Jamie Wellerstein, played with passion by Matt Hetherington, is a 23-year old novelist who aspires to greatness and picks up a young lovely wife, an agent, a publisher and a writer’s award all in the matter of five years. He is vibrant, ambitious, egocentric and relentlessly positive – right up until the death knell of his marriage can be heard.

Laura Fitzpatrick is sweet-voiced and charming as the under-confident and under-achieving Cathy. In the first of their five years together, she is filled with hope for her future as an actor and her relationship with Jamie. Slowly, her sense of failure rises and her competition for Jamie’s attention shatters her.

Is it any wonder Brown’s ex-wife threatened to sue him for revealing their troubled marriage?

Director, Peter Fitzpatrick, keeps the scenes moving, concentrating on the emotional layering and the counterpoint of their two experiences. The live band, under Vicki Jacobs, is raunchy and skilful.

Apart from having a marvellous score and singable tunes, the show has a strikingly original structure. While Jamie’s story goes forward in time from their first meeting, Cathy travels in reverse from the lonely, painful ending back to their bright-eyed beginning.  

This shape generates fascinating collisions. While Jamie naively sings he will defy his Jewish mother by loving a “Shiksa Goddess”, Cathy sits alone in their apartment singing I’m Still Hurting.
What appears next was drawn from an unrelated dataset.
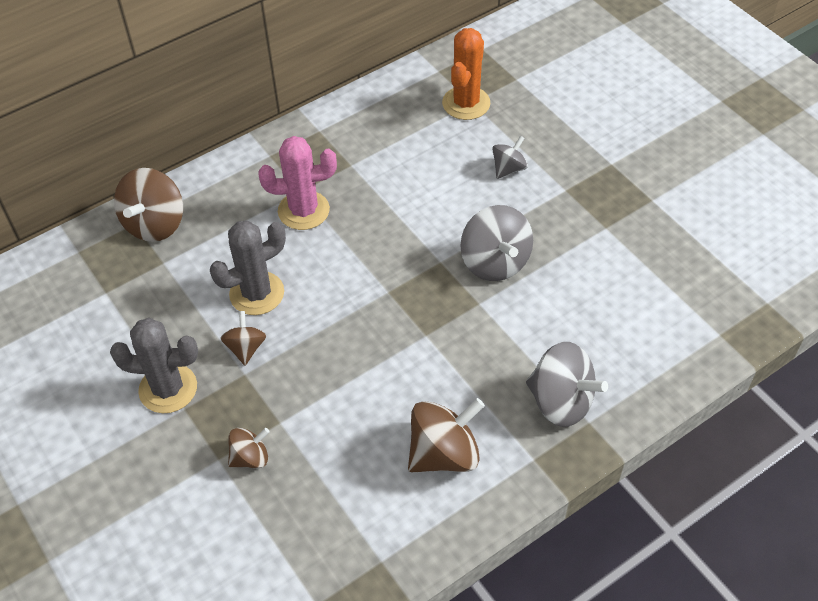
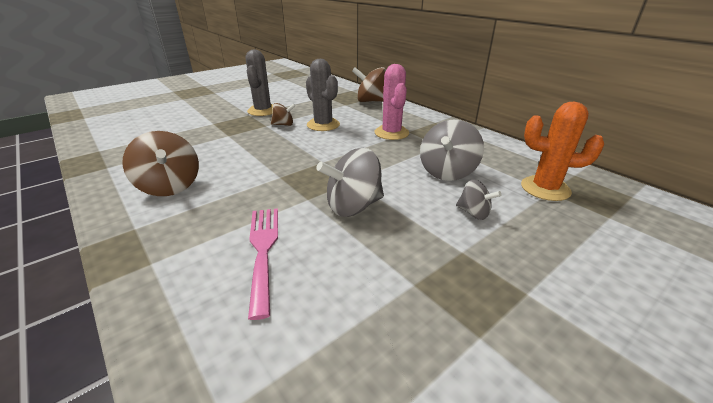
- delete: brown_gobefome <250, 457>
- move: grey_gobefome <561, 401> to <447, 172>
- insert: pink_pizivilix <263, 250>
When Jamie reaches the end of their rocky ride, packs his bags and sings I Could Never Rescue You, Cathy, with girlish romantic hope, waves goodbye for the first time to the young man she loves. It is heart wrenching.

The only moment when they communicate directly is at their joyful marriage, sweetly singing the duet, The Next Ten Minutes about spending a lifetime together.

Hetherington’s voice is versatile and rousing; he can belt a funky number such as Moving Too Fast or croon the sad ballad If I Didn’t Believe in You. He is engaging and he gives us insight into the life of the successful young writer.

Laura Fitzpatrick’s bright and warm voice brings naivete and delicacy to Cathy, fitting for this child-woman who cannot understand the demise of her marriage.